### Kerjakan berikut ini
a – Rangkum petikan tentang pembukaan film keempat Joko Anwar dalam dua kalimat.
b – Ambil tanpa perubahan baris-baris entri dari baris yang memuat "Between 2016-03-31 and" sampai baris terakhir entri. Sertakan kedua baris batas tersebut.

### Petikan teks
*****

Film ke-4 Joko Anwar ini diawali dengan kicau burung di pagi hari, dan
keindahan alam. Belalang, laba-laba dengan jejaringnya yang berkilau
bermandikan cahaya mentari, dan kadal nan eksotis....tiba-tiba, dhuar!
Musik mengeras diiringi dengan munculnya tangan mengapai-gapai dari
dalam tanah.
Sesosok pria mencoba keluar dengan paniknya dari
dalam liang itu. Ia kebingungan, tak tahu apa yang terjadi dan mengapa
dirinya terkubur hidup-hidup. Ia pun merogoh-rogoh kantongnya, mencari
informasi, sekecil apapun. Didapatinya sebuah telepon genggam, tapi ah,
sial tak ada nomor kontak siapapun. Dan, segera nalurinya berupaya
menelepon operator telepon, minta bantuan.

*****

### Isi kumpulan data
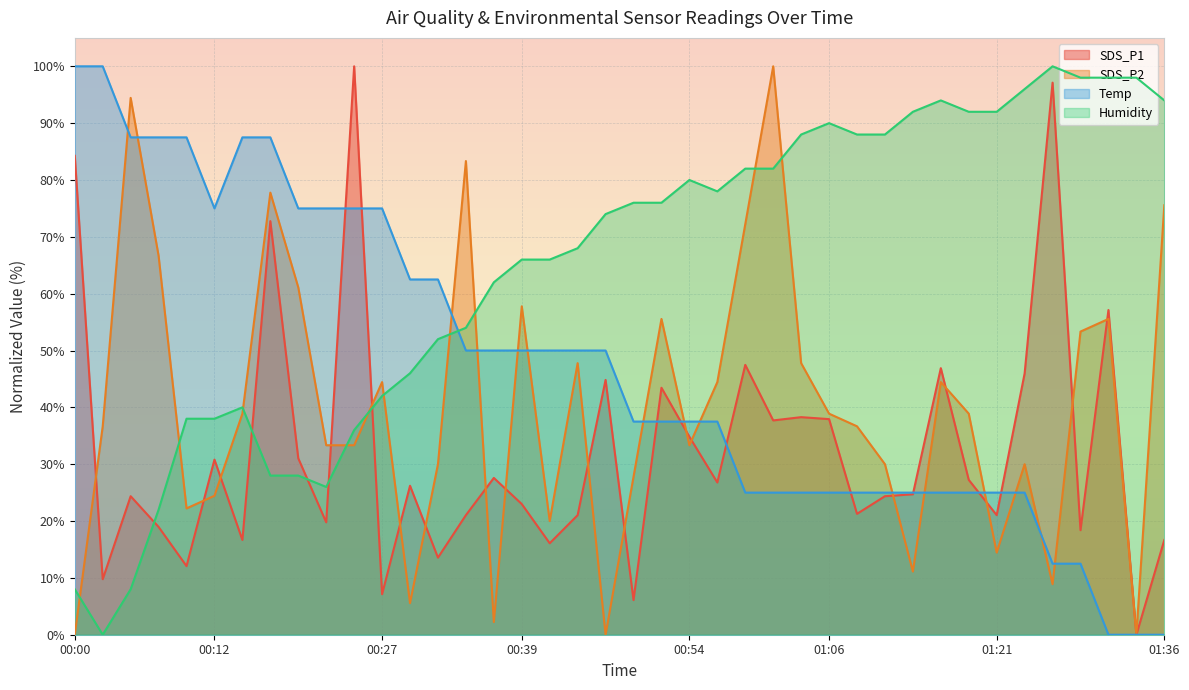

Reading left to right, extract all data points from this chart.

SDS_P1: 00:00=84.3	00:03=9.8	00:05=24.4	00:08=19.0	00:10=12.1	00:12=30.8	00:15=16.7	00:17=72.8	00:20=31.0	00:22=19.8	00:25=100.0	00:27=7.1	00:30=26.2	00:32=13.6	00:34=21.0	00:37=27.6	00:39=23.0	00:42=16.1	00:44=21.0	00:47=44.8	00:49=6.1	00:51=43.4	00:54=34.8	00:56=26.8	00:59=47.5	01:01=37.7	01:04=38.3	01:06=37.9	01:08=21.3	01:11=24.4	01:13=24.7	01:16=46.9	01:18=27.2	01:21=21.0	01:24=46.0	01:27=97.1	01:29=18.4	01:32=57.1	01:34=0.0	01:36=16.7
SDS_P2: 00:00=0.0	00:03=36.7	00:05=94.4	00:08=66.7	00:10=22.2	00:12=24.4	00:15=38.9	00:17=77.8	00:20=61.1	00:22=33.3	00:25=33.3	00:27=44.4	00:30=5.6	00:32=30.0	00:34=83.3	00:37=2.2	00:39=57.8	00:42=20.0	00:44=47.8	00:47=0.0	00:49=27.8	00:51=55.6	00:54=33.3	00:56=44.4	00:59=72.2	01:01=100.0	01:04=47.8	01:06=38.9	01:08=36.7	01:11=30.0	01:13=11.1	01:16=44.4	01:18=38.9	01:21=14.4	01:24=30.0	01:27=8.9	01:29=53.3	01:32=55.6	01:34=0.0	01:36=75.6
Temp: 00:00=100.0	00:03=100.0	00:05=87.5	00:08=87.5	00:10=87.5	00:12=75.0	00:15=87.5	00:17=87.5	00:20=75.0	00:22=75.0	00:25=75.0	00:27=75.0	00:30=62.5	00:32=62.5	00:34=50.0	00:37=50.0	00:39=50.0	00:42=50.0	00:44=50.0	00:47=50.0	00:49=37.5	00:51=37.5	00:54=37.5	00:56=37.5	00:59=25.0	01:01=25.0	01:04=25.0	01:06=25.0	01:08=25.0	01:11=25.0	01:13=25.0	01:16=25.0	01:18=25.0	01:21=25.0	01:24=25.0	01:27=12.5	01:29=12.5	01:32=0.0	01:34=0.0	01:36=0.0
Humidity: 00:00=8.0	00:03=0.0	00:05=8.0	00:08=22.0	00:10=38.0	00:12=38.0	00:15=40.0	00:17=28.0	00:20=28.0	00:22=26.0	00:25=36.0	00:27=42.0	00:30=46.0	00:32=52.0	00:34=54.0	00:37=62.0	00:39=66.0	00:42=66.0	00:44=68.0	00:47=74.0	00:49=76.0	00:51=76.0	00:54=80.0	00:56=78.0	00:59=82.0	01:01=82.0	01:04=88.0	01:06=90.0	01:08=88.0	01:11=88.0	01:13=92.0	01:16=94.0	01:18=92.0	01:21=92.0	01:24=96.0	01:27=100.0	01:29=98.0	01:32=98.0	01:34=98.0	01:36=94.0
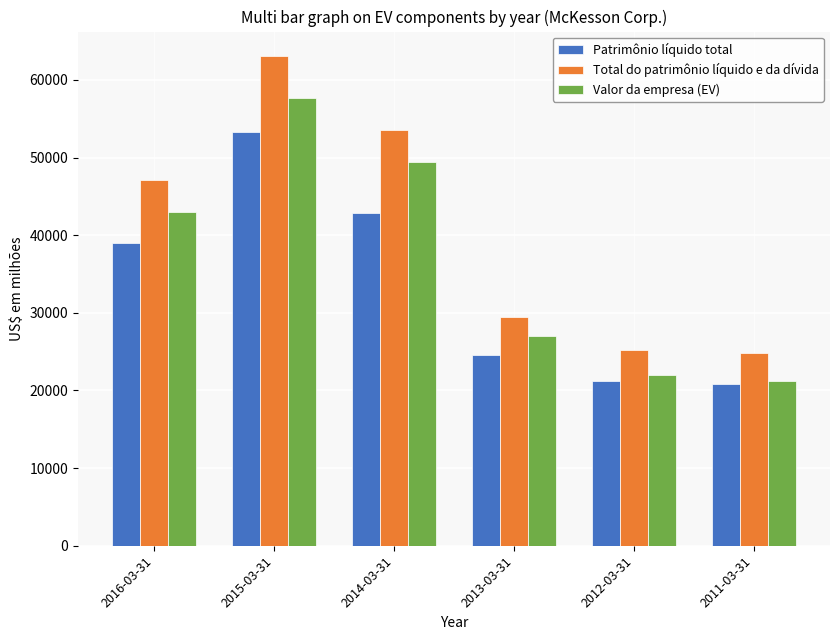

Between 2016-03-31 and 2012-03-31, which series saw the biggest shift?

Total do patrimônio líquido e da dívida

*****

### Jawaban tiap tugas
a – Film keempat Joko Anwar dibuka dengan kicau burung dan keindahan alam di pagi hari, lalu musik mengeras ketika sebuah tangan menggapai-gapai dari dalam tanah. Seorang pria yang kebingungan karena terkubur hidup-hidup berusaha keluar dengan panik, menemukan telepon genggam tanpa satu pun nomor kontak, lalu segera mencoba menelepon operator untuk meminta bantuan.

b –
Between 2016-03-31 and 2012-03-31, which series saw the biggest shift?

Total do patrimônio líquido e da dívida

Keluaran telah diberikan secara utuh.